==== Study material ====
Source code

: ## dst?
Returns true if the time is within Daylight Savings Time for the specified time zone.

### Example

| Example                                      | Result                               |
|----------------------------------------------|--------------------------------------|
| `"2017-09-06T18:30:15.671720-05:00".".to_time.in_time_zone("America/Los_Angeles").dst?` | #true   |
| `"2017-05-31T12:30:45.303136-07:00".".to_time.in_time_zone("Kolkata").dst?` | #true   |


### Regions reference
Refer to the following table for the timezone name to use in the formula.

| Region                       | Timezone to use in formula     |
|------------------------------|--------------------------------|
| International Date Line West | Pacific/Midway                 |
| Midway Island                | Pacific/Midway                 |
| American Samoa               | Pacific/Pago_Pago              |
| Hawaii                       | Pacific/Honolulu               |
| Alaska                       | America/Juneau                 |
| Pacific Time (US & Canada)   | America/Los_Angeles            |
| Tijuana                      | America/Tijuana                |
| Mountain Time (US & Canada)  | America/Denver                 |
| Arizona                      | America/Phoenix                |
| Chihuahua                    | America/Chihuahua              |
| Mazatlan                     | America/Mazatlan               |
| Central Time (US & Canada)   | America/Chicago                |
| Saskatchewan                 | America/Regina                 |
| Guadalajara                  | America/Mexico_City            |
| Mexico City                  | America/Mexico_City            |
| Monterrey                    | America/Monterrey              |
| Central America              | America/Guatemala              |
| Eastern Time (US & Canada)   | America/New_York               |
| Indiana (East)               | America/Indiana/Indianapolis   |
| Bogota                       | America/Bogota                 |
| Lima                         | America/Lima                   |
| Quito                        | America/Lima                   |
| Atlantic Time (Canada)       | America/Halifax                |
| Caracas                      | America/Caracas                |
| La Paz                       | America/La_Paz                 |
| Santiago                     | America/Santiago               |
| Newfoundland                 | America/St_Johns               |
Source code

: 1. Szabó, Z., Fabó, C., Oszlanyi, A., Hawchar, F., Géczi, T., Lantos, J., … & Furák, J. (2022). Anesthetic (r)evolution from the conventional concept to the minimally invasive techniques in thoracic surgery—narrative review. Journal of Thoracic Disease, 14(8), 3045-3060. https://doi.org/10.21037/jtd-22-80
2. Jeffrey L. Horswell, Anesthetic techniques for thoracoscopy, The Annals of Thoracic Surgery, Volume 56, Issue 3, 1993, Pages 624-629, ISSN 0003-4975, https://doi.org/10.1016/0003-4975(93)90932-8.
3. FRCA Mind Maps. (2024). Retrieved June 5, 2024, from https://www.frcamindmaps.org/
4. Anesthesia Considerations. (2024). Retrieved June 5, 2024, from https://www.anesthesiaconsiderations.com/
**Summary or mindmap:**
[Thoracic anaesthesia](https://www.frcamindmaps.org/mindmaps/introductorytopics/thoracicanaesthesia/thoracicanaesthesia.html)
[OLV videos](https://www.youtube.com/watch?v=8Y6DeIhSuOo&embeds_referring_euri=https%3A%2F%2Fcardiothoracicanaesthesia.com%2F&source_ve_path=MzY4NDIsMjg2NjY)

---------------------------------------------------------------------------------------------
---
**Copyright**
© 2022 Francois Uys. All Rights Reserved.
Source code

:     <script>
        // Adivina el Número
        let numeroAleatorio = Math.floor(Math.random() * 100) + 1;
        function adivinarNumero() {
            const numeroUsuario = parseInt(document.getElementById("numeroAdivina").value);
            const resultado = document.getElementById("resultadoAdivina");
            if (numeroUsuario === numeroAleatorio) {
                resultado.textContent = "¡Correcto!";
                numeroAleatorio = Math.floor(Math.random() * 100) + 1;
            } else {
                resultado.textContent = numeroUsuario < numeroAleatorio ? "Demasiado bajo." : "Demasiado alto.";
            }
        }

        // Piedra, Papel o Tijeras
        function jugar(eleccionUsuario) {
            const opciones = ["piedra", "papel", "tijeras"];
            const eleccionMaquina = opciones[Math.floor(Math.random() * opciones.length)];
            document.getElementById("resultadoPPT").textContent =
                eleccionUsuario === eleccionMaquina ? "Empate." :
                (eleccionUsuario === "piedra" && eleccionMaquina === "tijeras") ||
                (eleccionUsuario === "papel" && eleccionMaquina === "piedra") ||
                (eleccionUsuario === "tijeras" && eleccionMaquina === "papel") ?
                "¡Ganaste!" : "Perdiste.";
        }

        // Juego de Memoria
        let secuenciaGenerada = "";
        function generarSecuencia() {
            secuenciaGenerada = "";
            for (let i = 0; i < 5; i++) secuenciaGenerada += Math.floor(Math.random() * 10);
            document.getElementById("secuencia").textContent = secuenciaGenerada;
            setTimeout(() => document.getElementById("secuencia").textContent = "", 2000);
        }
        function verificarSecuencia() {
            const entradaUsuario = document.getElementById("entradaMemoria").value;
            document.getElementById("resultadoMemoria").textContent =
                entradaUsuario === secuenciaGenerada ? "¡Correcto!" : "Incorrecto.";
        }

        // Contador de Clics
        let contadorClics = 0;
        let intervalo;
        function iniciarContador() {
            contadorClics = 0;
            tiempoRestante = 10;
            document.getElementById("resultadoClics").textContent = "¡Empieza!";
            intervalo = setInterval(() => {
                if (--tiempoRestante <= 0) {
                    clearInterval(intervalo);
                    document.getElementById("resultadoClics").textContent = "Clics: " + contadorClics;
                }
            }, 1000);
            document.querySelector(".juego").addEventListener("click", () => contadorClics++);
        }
====
• Work task: In full and without alteration, return the listing above.

• Answer for this exercise:
Source code

: ## dst?
Returns true if the time is within Daylight Savings Time for the specified time zone.

### Example

| Example                                      | Result                               |
|----------------------------------------------|--------------------------------------|
| `"2017-09-06T18:30:15.671720-05:00".".to_time.in_time_zone("America/Los_Angeles").dst?` | #true   |
| `"2017-05-31T12:30:45.303136-07:00".".to_time.in_time_zone("Kolkata").dst?` | #true   |


### Regions reference
Refer to the following table for the timezone name to use in the formula.

| Region                       | Timezone to use in formula     |
|------------------------------|--------------------------------|
| International Date Line West | Pacific/Midway                 |
| Midway Island                | Pacific/Midway                 |
| American Samoa               | Pacific/Pago_Pago              |
| Hawaii                       | Pacific/Honolulu               |
| Alaska                       | America/Juneau                 |
| Pacific Time (US & Canada)   | America/Los_Angeles            |
| Tijuana                      | America/Tijuana                |
| Mountain Time (US & Canada)  | America/Denver                 |
| Arizona                      | America/Phoenix                |
| Chihuahua                    | America/Chihuahua              |
| Mazatlan                     | America/Mazatlan               |
| Central Time (US & Canada)   | America/Chicago                |
| Saskatchewan                 | America/Regina                 |
| Guadalajara                  | America/Mexico_City            |
| Mexico City                  | America/Mexico_City            |
| Monterrey                    | America/Monterrey              |
| Central America              | America/Guatemala              |
| Eastern Time (US & Canada)   | America/New_York               |
| Indiana (East)               | America/Indiana/Indianapolis   |
| Bogota                       | America/Bogota                 |
| Lima                         | America/Lima                   |
| Quito                        | America/Lima                   |
| Atlantic Time (Canada)       | America/Halifax                |
| Caracas                      | America/Caracas                |
| La Paz                       | America/La_Paz                 |
| Santiago                     | America/Santiago               |
| Newfoundland                 | America/St_Johns               |
Source code

: 1. Szabó, Z., Fabó, C., Oszlanyi, A., Hawchar, F., Géczi, T., Lantos, J., … & Furák, J. (2022). Anesthetic (r)evolution from the conventional concept to the minimally invasive techniques in thoracic surgery—narrative review. Journal of Thoracic Disease, 14(8), 3045-3060. https://doi.org/10.21037/jtd-22-80
2. Jeffrey L. Horswell, Anesthetic techniques for thoracoscopy, The Annals of Thoracic Surgery, Volume 56, Issue 3, 1993, Pages 624-629, ISSN 0003-4975, https://doi.org/10.1016/0003-4975(93)90932-8.
3. FRCA Mind Maps. (2024). Retrieved June 5, 2024, from https://www.frcamindmaps.org/
4. Anesthesia Considerations. (2024). Retrieved June 5, 2024, from https://www.anesthesiaconsiderations.com/
**Summary or mindmap:**
[Thoracic anaesthesia](https://www.frcamindmaps.org/mindmaps/introductorytopics/thoracicanaesthesia/thoracicanaesthesia.html)
[OLV videos](https://www.youtube.com/watch?v=8Y6DeIhSuOo&embeds_referring_euri=https%3A%2F%2Fcardiothoracicanaesthesia.com%2F&source_ve_path=MzY4NDIsMjg2NjY)

---------------------------------------------------------------------------------------------
---
**Copyright**
© 2022 Francois Uys. All Rights Reserved.
Source code

:     <script>
        // Adivina el Número
        let numeroAleatorio = Math.floor(Math.random() * 100) + 1;
        function adivinarNumero() {
            const numeroUsuario = parseInt(document.getElementById("numeroAdivina").value);
            const resultado = document.getElementById("resultadoAdivina");
            if (numeroUsuario === numeroAleatorio) {
                resultado.textContent = "¡Correcto!";
                numeroAleatorio = Math.floor(Math.random() * 100) + 1;
            } else {
                resultado.textContent = numeroUsuario < numeroAleatorio ? "Demasiado bajo." : "Demasiado alto.";
            }
        }

        // Piedra, Papel o Tijeras
        function jugar(eleccionUsuario) {
            const opciones = ["piedra", "papel", "tijeras"];
            const eleccionMaquina = opciones[Math.floor(Math.random() * opciones.length)];
            document.getElementById("resultadoPPT").textContent =
                eleccionUsuario === eleccionMaquina ? "Empate." :
                (eleccionUsuario === "piedra" && eleccionMaquina === "tijeras") ||
                (eleccionUsuario === "papel" && eleccionMaquina === "piedra") ||
                (eleccionUsuario === "tijeras" && eleccionMaquina === "papel") ?
                "¡Ganaste!" : "Perdiste.";
        }

        // Juego de Memoria
        let secuenciaGenerada = "";
        function generarSecuencia() {
            secuenciaGenerada = "";
            for (let i = 0; i < 5; i++) secuenciaGenerada += Math.floor(Math.random() * 10);
            document.getElementById("secuencia").textContent = secuenciaGenerada;
            setTimeout(() => document.getElementById("secuencia").textContent = "", 2000);
        }
        function verificarSecuencia() {
            const entradaUsuario = document.getElementById("entradaMemoria").value;
            document.getElementById("resultadoMemoria").textContent =
                entradaUsuario === secuenciaGenerada ? "¡Correcto!" : "Incorrecto.";
        }

        // Contador de Clics
        let contadorClics = 0;
        let intervalo;
        function iniciarContador() {
            contadorClics = 0;
            tiempoRestante = 10;
            document.getElementById("resultadoClics").textContent = "¡Empieza!";
            intervalo = setInterval(() => {
                if (--tiempoRestante <= 0) {
                    clearInterval(intervalo);
                    document.getElementById("resultadoClics").textContent = "Clics: " + contadorClics;
                }
            }, 1000);
            document.querySelector(".juego").addEventListener("click", () => contadorClics++);
        }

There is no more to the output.